Sakabe mengakui ia kadang-kadang merasa se­­perti orang asing di negara yang sudah ditingggali­nya selama lebih dari dua dekade ini. “Tidak semua­nya begitu, tapi banyak orang Jepang menganggap orang Korea kasar, sementara orang Korea menganggap orang Jepang menyembunyikan perasaan me­­reka yang sebenarnya. Namun, menurut saya, baik orang Korea maupun Jepang adalah orang-orang yang menarik, walaupun dengan cara yang berbeda.” Ia mencontohkan hubungan antara generasi tua dan ge­­nerasi muda di kedua negara. “Misalnya, orang Korea menganggap umur sangat penting. Di Korea, pemilik toko yang lebih tua sering kali tidak memperlakukan pengunjung yang lebih muda dengan baik, sedangkan di Jepang, bahkan profesor pun memperlakukan mahasiswanya dengan baik.”

Meski demikian, Sakabe merasa beruntung anak-anaknya terlahir sebagai warga negara Korea, yang menurutnya menjadi anak-anak yang lebih percaya diri, membumi dan positif dalam merespon perubahan dibanding anak-anak Jepang. Sakabe sudah terbiasa dengan cara hidup orang Korea sehingga kadang-kadang ia merasa canggung ketika mengunjungi Jepang. “Masyarakat Jepang punya normanya sendiri dan orang-orang cenderung merasa malu ketika mereka menyimpang dari standar ini. Dalam hal ini, Korea cenderung lebih kosmopolitan.”

“Kita tetangga yang hidup bersama. Orang bisa saja pindah ke tempat lain jika tidak suka dengan lingkungannya, tapi negara tidak bisa begitu.”

Buku bergambar “Waktu Hebat di Kota Mama,” yang diterbitkan pada musim panas 2019, menggambarkan anak-anak Sakabe menikmati tempat orang tuanya di Jepang. Ingatan mereka disampaikan melalui foto-foto hangatnya.

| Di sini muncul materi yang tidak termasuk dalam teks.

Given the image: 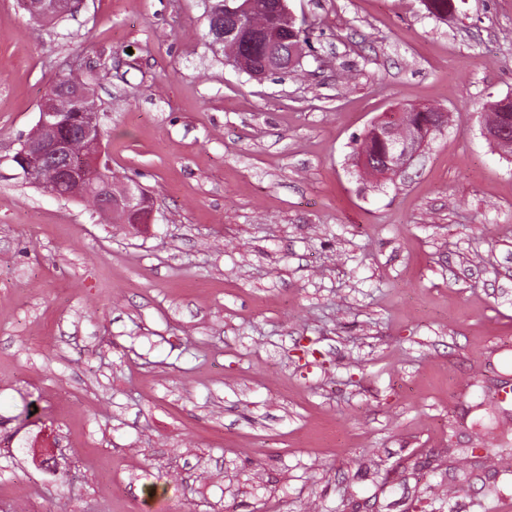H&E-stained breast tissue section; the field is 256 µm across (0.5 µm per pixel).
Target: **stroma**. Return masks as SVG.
<instances>
[{"mask_svg":"<svg viewBox=\"0 0 512 512\" xmlns=\"http://www.w3.org/2000/svg\"><path fill=\"white\" fill-rule=\"evenodd\" d=\"M287 4L313 50L259 81L206 46L208 0H0V512L512 501V156L479 118L512 98V0ZM69 66L153 223L18 177ZM422 105L450 114L422 156L364 174L356 137ZM23 2L24 0H21L20 4L26 11L38 19L47 20L52 17L54 21H59L75 14L85 0H53L50 5L45 4L43 0H26L24 4Z\"/></svg>","mask_w":512,"mask_h":512,"instance_id":"obj_1","label":"stroma"}]
</instances>
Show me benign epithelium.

Sama tapi Berbeda, Berbeda tapi Sama

Ketika ditanya mengenai ketegangan diplomatik antara kedua negara saat ini, Sakabe mengatakan masalahnya tidak bisa diselesaikan hanya melalui politik saja. Beberapa orang Korea yang dikenal­nya bertanya kepada anak-anaknya negara mana yang mereka dukung dalam pertandingan sepak bola antara Korea melawan Jepang, tapi Sakabe dengan empatik me­­ngatakan hubungan internasional tidak seperti olah­­-raga yang hanya menghasilkan satu pemenang saja. “Kita tetangga yang hidup bersama. Orang bisa saja pindah ke tempat lain jika tidak suka dengan lingkung­­annya, tapi negara tidak bisa begitu.”

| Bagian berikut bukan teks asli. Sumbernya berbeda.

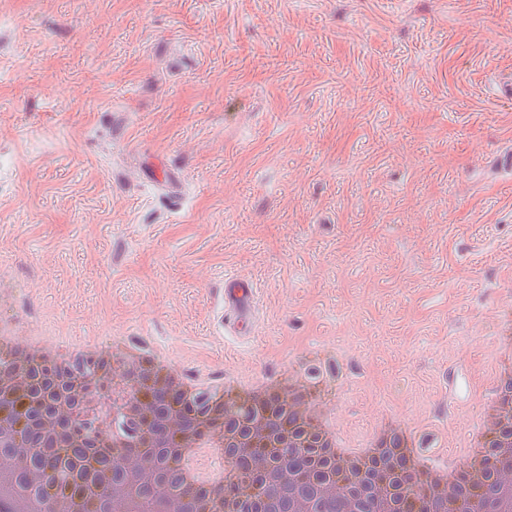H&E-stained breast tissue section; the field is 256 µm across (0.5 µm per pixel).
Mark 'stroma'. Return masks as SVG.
Listing matches in <instances>:
<instances>
[{
	"mask_svg": "<svg viewBox=\"0 0 512 512\" xmlns=\"http://www.w3.org/2000/svg\"><path fill=\"white\" fill-rule=\"evenodd\" d=\"M506 81L512 0H0V320L303 374L347 443L465 462L512 367ZM146 174V179L157 188L165 189L169 198H176L177 192L173 189L179 179V173L167 166H155ZM253 294L249 285L226 281L224 283V317L235 330L241 329L253 313Z\"/></svg>",
	"mask_w": 512,
	"mask_h": 512,
	"instance_id": "obj_1",
	"label": "stroma"
}]
</instances>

Sakabe mengatakan ia tidak punya rencana besar di masa depan tetapi berharap bisa melanjutkan apa yang dikerjakannya sekarang. “Saya sudah melintasi berbagai batas dan akan melakukannya lagi di masa yang akan datang, yang bisa saja merugikan saya,” katanya. “Sebaliknya, posisi saya sebagai pelintas batas bisa menjadi berkah bagi saya. Kadang-kadang, kita melihat orang-orang yang kurang diperhitungkan justru menjadi orang sukses. Saya menganggap diri saya salah satu dari mereka.”

“Kami semua ingin terhubung dengan orang lain dan membentuk komunitas, besar atau kecil. Kami ingin orang lain menyadari kehadiran kami. Kami berbeda tapi sama, sama tapi berbeda,” tulis Sakabe dalam sampul kumpulan esai bergambarnya yang berjudul Tahap demi Tahap, Kehidupan Terus Berjalan.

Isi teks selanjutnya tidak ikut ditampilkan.